*** Exercise passage Section Begins ***

WOMEN’S rights campaigners are celebrating after Southampton politicians pledged to back their mission to fight against “unfair” pension changes.

Applause and cheers rang out from the public gallery at Southampton Civic Centre as politicians of all colours agreed to support the Solent branch of Women Against State Pension Inequality (WASPI) in their campaign.

The vote puts them at odds with one of the city’s MPs, who is now a junior minister in the Department of Work and Pensions – Caroline Nokes, (Romsey and Southampton North) parliamentary under-secretary of state for welfare delivery.

Their fight is part of a national campaign centring around the speeding up of changes brought in by the 1995 pension act which mean hundreds of thousands of women across the UK, born on or after April 6, 1951, seeing their retirement plans thrown into disarray.

A woman born on March 6, 1953, could have retired on her birthday this year, aged 63, but a woman born four months later will not get her pension until her 64th birthday.

*** Exercise passage Section Ends ***
*** Extracted entries Section Begins ***

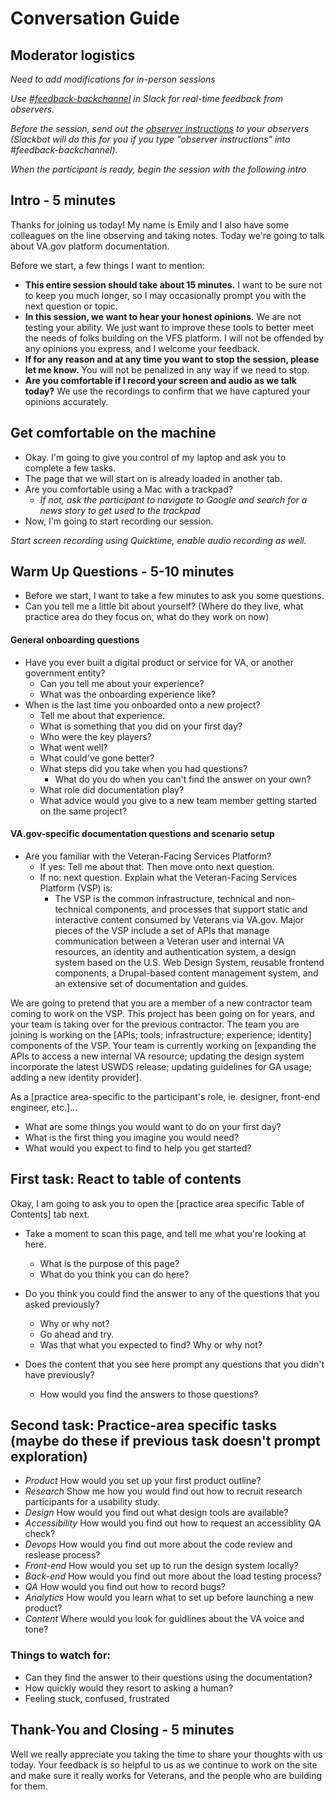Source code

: # Conversation Guide

## Moderator logistics

*Need to add modifications for in-person sessions*

*Use [#feedback-backchannel](https://dsva.slack.com/messages/C40B45NJK/details/) in Slack for real-time feedback from observers.*

*Before the session, send out the [observer instructions](https://github.com/department-of-veterans-affairs/va.gov-team/blob/master/platform/research/during-research/howto-observer-instructions.md) to your observers (Slackbot will do this for you if you type "observer instructions" into #feedback-backchannel).*

*When the participant is ready, begin the session with the following intro*

## Intro - 5 minutes

Thanks for joining us today! My name is Emily and I also have some colleagues on the line observing and taking notes. Today we're going to talk about VA.gov platform documentation. 

Before we start, a few things I want to mention:

- **This entire session should take about 15 minutes.** I want to be sure not to keep you much longer, so I may occasionally prompt you with the next question or topic.
- **In this session, we want to hear your honest opinions.** We are not testing your ability. We just want to improve these tools to better meet the needs of folks building on the VFS platform. I will not be offended by any opinions you express, and I welcome your feedback.
- **If for any reason and at any time you want to stop the session, please let me know.** You will not be penalized in any way if we need to stop.
- **Are you comfortable if I record your screen and audio as we talk today?** We use the recordings to confirm that we have captured your opinions accurately.

## Get comfortable on the machine
* Okay. I'm going to give you control of my laptop and ask you to complete a few tasks.
* The page that we will start on is already loaded in another tab.
* Are you comfortable using a Mac with a trackpad?
    - *If not, ask the participant to navigate to Google and search for a news story to get used to the trackpad*
* Now, I'm going to start recording our session.

*Start screen recording using Quicktime, enable audio recording as well.*

## Warm Up Questions - 5-10 minutes
* Before we start, I want to take a few minutes to ask you some questions.
* Can you tell me a little bit about yourself? (Where do they live, what practice area do they focus on, what do they work on now)

#### General onboarding questions
* Have you ever built a digital product or service for VA, or another government entity?
   * Can you tell me about your experience?
   * What was the onboarding experience like?
* When is the last time you onboarded onto a new project?
   * Tell me about that experience.
   * What is something that you did on your first day?
   * Who were the key players?
   * What went well?
   * What could've gone better?
   * What steps did you take when you had questions?
       * What do you do when you can't find the answer on your own?
   * What role did documentation play?
   * What advice would you give to a new team member getting started on the same project?
   
#### VA.gov-specific documentation questions and scenario setup
* Are you familiar with the Veteran-Facing Services Platform?
    * If yes: Tell me about that. Then move onto next question.
    * If no: next question. Explain what the Veteran-Facing Services Platform (VSP) is:
      * The VSP is the common infrastructure, technical and non-technical components, and processes that support static and interactive content consumed by Veterans via VA.gov. Major pieces of the VSP include a set of APIs that manage communication between a Veteran user and internal VA resources, an identity and authentication system, a design system based on the U.S. Web Design System, reusable frontend components, a Drupal-based content management system, and an extensive set of documentation and guides.

We are going to pretend that you are a member of a new contractor team coming to work on the VSP. This project has been going on for years, and your team is taking over for the previous contractor. The team you are joining is working on the [APIs; tools; infrastructure; experience; identity] components of the VSP. Your team is currently working on [expanding the APIs to access a new internal VA resource; updating the design system incorporate the latest USWDS release; updating guidelines for GA usage; adding a new identity provider].

As a [practice area-specific to the participant's role, ie. designer, front-end engineer, etc.]... 
* What are some things you would want to do on your first day? 
* What is the first thing you imagine you would need?
* What would you expect to find to help you get started?

## First task: React to table of contents

Okay, I am going to ask you to open the [practice area specific Table of Contents] tab next.

* Take a moment to scan this page, and tell me what you're looking at here.
    * What is the purpose of this page?
    * What do you think you can do here?

* Do you think you could find the answer to any of the questions that you asked previously?
    * Why or why not?
    * Go ahead and try.
    * Was that what you expected to find? Why or why not?
    
 * Does the content that you see here prompt any questions that you didn't have previously?
     * How would you find the answers to those questions?

## Second task: Practice-area specific tasks (maybe do these if previous task doesn't prompt exploration)

* *Product* How would you set up your first product outline?
* *Research* Show me how you would find out how to recruit research participants for a usability study.
* *Design* How would you find out what design tools are available?
* *Accessibility* How would you find out how to request an accessiblity QA check?
* *Devops* How would you find out more about the code review and reslease process?
* *Front-end* How would you set up to run the design system locally?
* *Back-end* How would you find out more about the load testing process?
* *QA* How would you find out how to record bugs?
* *Analytics* How would you learn what to set up before launching a new product?
* *Content* Where would you look for guidlines about the VA voice and tone?
  
### Things to watch for:
* Can they find the answer to their questions using the documentation?
* How quickly would they resort to asking a human?
* Feeling stuck, confused, frustrated

## Thank-You and Closing - 5 minutes

Well we really appreciate you taking the time to share your thoughts with us today. Your feedback is so helpful to us as we continue to work on the site and make sure it really works for Veterans, and the people who are building for them.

*** Extracted entries Section Ends ***

> **Problems and tasks**
1) In the pension campaign article, rewrite the passage from "Their fight is" to "thrown into disarray.", swapping "national campaign" for "nationwide campaign".
2) Pick up the article on the Southampton pension campaign after its last sentence and keep writing.
You can set the records aside; they aren't needed here.

> **Results in order**
1)
Their fight is part of a nationwide campaign centring around the speeding up of changes brought in by the 1995 pension act which mean hundreds of thousands of women across the UK, born on or after April 6, 1951, seeing their retirement plans thrown into disarray.

2)
Over an 18-month period, women’s pensionable age will have increased by three years under plans the Conservative government have to equalise pension ages.

The group told the chamber that 11,000 women in the Southampton area have been hit by the changes which are causing them financial hardship and leaving their retirement plans in tatters.

Some are being forced to return to work, rely on benefits and even sell their homes in a bid to survive – at a time when they could also be looking after elderly relatives or young grandchildren.

Sally Robinson, 63, told the chamber that it was not the pension age itself that is in dispute, as it was widely accepted that men and women should retire at the same time.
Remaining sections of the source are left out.